The primary Black lady to hitch the U.S. Military Nurse Corps after the navy was desegregated within the Nineteen Forties has died. She was 104.
Nancy Leftenant-Colon, who retired as a serious and died earlier this month at a New York nursing residence, was remembered by relations and mates for quietly breaking down racial obstacles throughout her lengthy navy profession.
Often known as “Lefty,” she was one in all six siblings who served within the navy, together with a brother who was a famed Tuskegee Airmen pilot. He was killed in a mid-air collision over Austria in 1945, in line with a biography of Leftenant-Colon on the Tuskegee Airmen Inc. web site. His stays have by no means been discovered.
“She was just an awesome person,” her nephew Chris Leftenant instructed The Related Press. “She never created waves when she was doing all this first this, first that. She never made a big thing of it. It was just happening.”
After the navy was desegregated in 1948, Leftenant-Colon initially joined the all-Black 332nd Fighter Group, as a nurse. She then joined the U.S. Air Pressure after the 332nd Fighter Group was disbanded, supporting the Korean and Vietnam wars.
She arrange hospital wards in Japan, helped evacuate French Legionnaires from Vietnam and was on the the primary medical evacuation flight into Dien Bien Phu, the place greater than 70 years in the past the French colonial military was defeated by Vietnamese troops.
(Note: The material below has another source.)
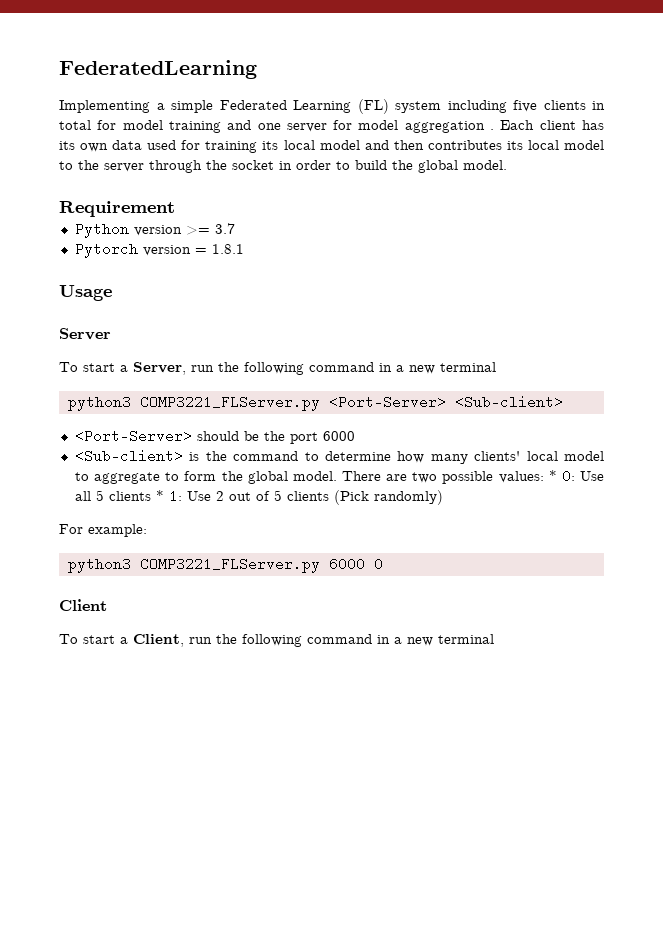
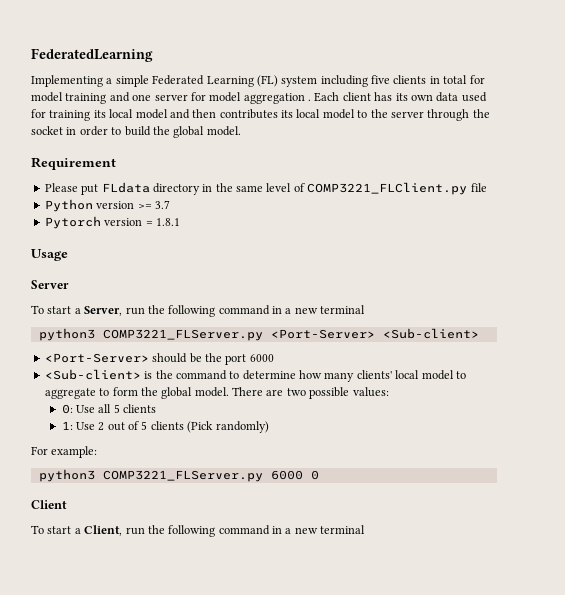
(175, 209) none -> [44,182,487,195] // Please put FLdata directory in the same level of COMP3221_FLClient.py file
[548,470,557,481] * -> (389, 392) //
[155,490,164,501] * -> (157, 408) //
She retired as a chief nurse in 1965, in line with the Tuskegee Airmen Inc. web site.
From there, she served as a college nurse at Amityville Memorial Excessive Faculty in New York from 1971 to 1984, recognized, in accordance to a faculty district launch, for her line “The sky is the limit.” The library media middle has been named in her honor.
She additionally was the primary lady elected to the presidency of the Tuskegee Airmen Inc., serving from 1989 to 1991. In 2007, President George W. Bush introduced the Congressional Gold Medal, the best civilian award given by Congress, to the Tuskegee Airmen as a bunch.
“She led the way, and she kept all the doors open doors behind,” Chris Lefenant mentioned. “She was just the first one. But then she made it whenever and wherever possible for someone else to follow behind.”
Suffolk County Legislator Jason Richberg, who introduced Leftenant-Colon with a proclamation in 2022, recalled her as a “firecracker.”
“It was a truly an honor to sit with her,” he mentioned. “She was unapologetically her, which was awesome. She was authentic. She was humble. She was direct in her wants and needs. She always told great stories of her time her family.”
Like Chris Lefenant, Richberg mentioned he remembered that she wasn’t one to focus on her important accomplishments. “She was humble about her history. She said ‘I was doing my part.’ As much a hero she is to her family, she wanted everyone to know you can do more,” he mentioned.
Leftenant-Colon was born in Goose Creek, South Carolina, in 1920. Certainly one of 12 youngsters, she was the granddaughter of a freed slave. Her household left the South for Amityville, New York, in 1923 — and that’s the place she died Jan. 8.